### Excerpt provided:
--- BEGIN ---
|Publication number||US5404688 A|
|Application number||US 08/145,111|
|Publication date||Apr 11, 1995|
|Filing date||Nov 3, 1993|
|Priority date||Nov 3, 1993|
|Publication number||08145111, 145111, US 5404688 A, US 5404688A, US-A-5404688, US5404688 A, US5404688A|
|Inventors||William S. Greaves|
|Original Assignee||Greaves; William S.|
|Export Citation||BiBTeX, EndNote, RefMan|
|Patent Citations (17), Referenced by (3), Classifications (11), Legal Events (3)|
|External Links: USPTO, USPTO Assignment, Espacenet|
This invention relates to a matrix for reinforcing concrete. In particular, this invention relates to a framed polyhedral element for reinforcing concrete.
It is well know in the art of cement and concrete to increase physical properties by adding reinforcing materials such as strands of wire or glass fibers. For large scale installations where strength is most important, steel rods are used to increase the strength of the concrete. The rods can either be prestresses, relaxed or tied together in an intricate pattern to improve the physical properties. However, this process is time consuming and costly.
There are other known methods of improving the strength of cement or concrete with the use of discrete elements which are mixed with the cement and upon curing improve the overall strength over non-reinforced concrete. Such elements are disclosed in U.S. Pat. No. 3,400,507, MacChesney, U.S. Pat. No. 3,616,589, Sherard, U.S. Pat. No. 3,913,295, Thompson and U.S. Pat. No. 5,145,285, Fox et al. However, such reinforcing elements do not adequately intersect for forming a matrix and therefore do not significantly improve the strength of the cured concrete.
The disadvantages of the prior art may be overcome by providing a reinforcing element which intersects with like elements when a plurality of reinforcing elements are mixed in a concrete mass.
According to one aspect of the invention there is provided an element for reinforcing concrete. The element comprises a framed structure having a plurality of rods formed in a polyhedral shape defining a plurality of junctions. Upon mixing a concrete mass and a plurality of the elements, a matrix is formed with the junctions extending into the framed structure of an adjacent element.
According to another aspect of the invention, a reinforced structure can be formed comprising a concrete mass and a plurality of reinforcing elements suspended in and distributed throughout the concrete mass. A combination of reinforcing elements comprise a framed structure having a plurality of rods formed in a plurality of polyhedral shapes defining a plurality of junctions. At least one junction extends into the framed structure of an adjacent element.
According to another aspect of the invention, the plurality of polyhedral shapes may be selected from a group consisting of a tetrahedron, hexahedron and octahedron. The reinforced structure may include a combination of tetrahedron and hexahedron reinforcing elements.
--- END ---
### Source data:
--- BEGIN ---
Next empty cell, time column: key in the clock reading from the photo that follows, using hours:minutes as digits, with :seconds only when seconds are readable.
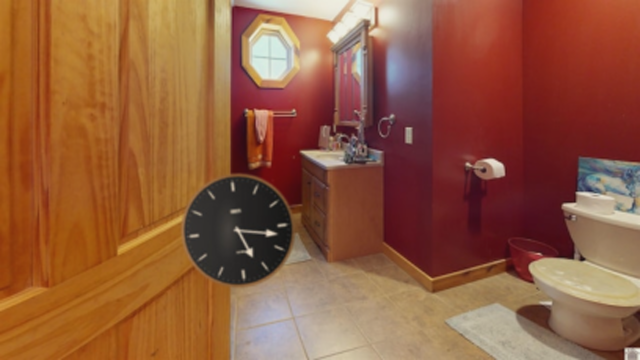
5:17
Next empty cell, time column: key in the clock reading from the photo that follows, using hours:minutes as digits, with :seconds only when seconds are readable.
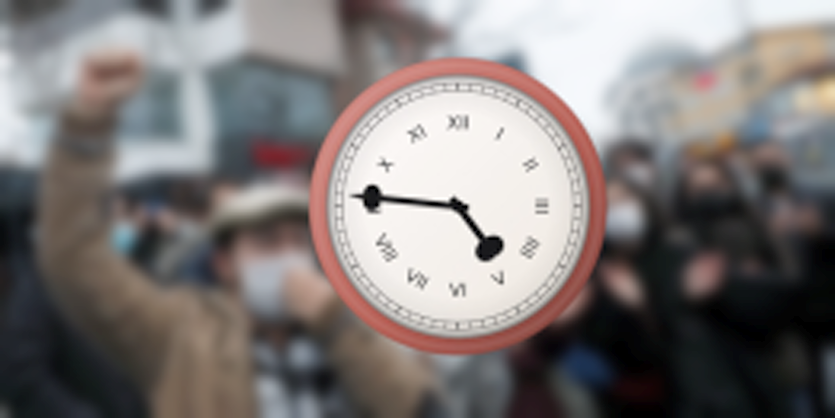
4:46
--- END ---
### Aim:
Rewrite the concrete reinforcement patent starting at "According to one" and ending at "extending into the framed structure of an adjacent element.", replacing "rods" with "wires". Please answer using only the concrete reinforcement patent.

### Result:
According to one aspect of the invention there is provided an element for reinforcing concrete. The element comprises a framed structure having a plurality of wires formed in a polyhedral shape defining a plurality of junctions. Upon mixing a concrete mass and a plurality of the elements, a matrix is formed with the junctions extending into the framed structure of an adjacent element.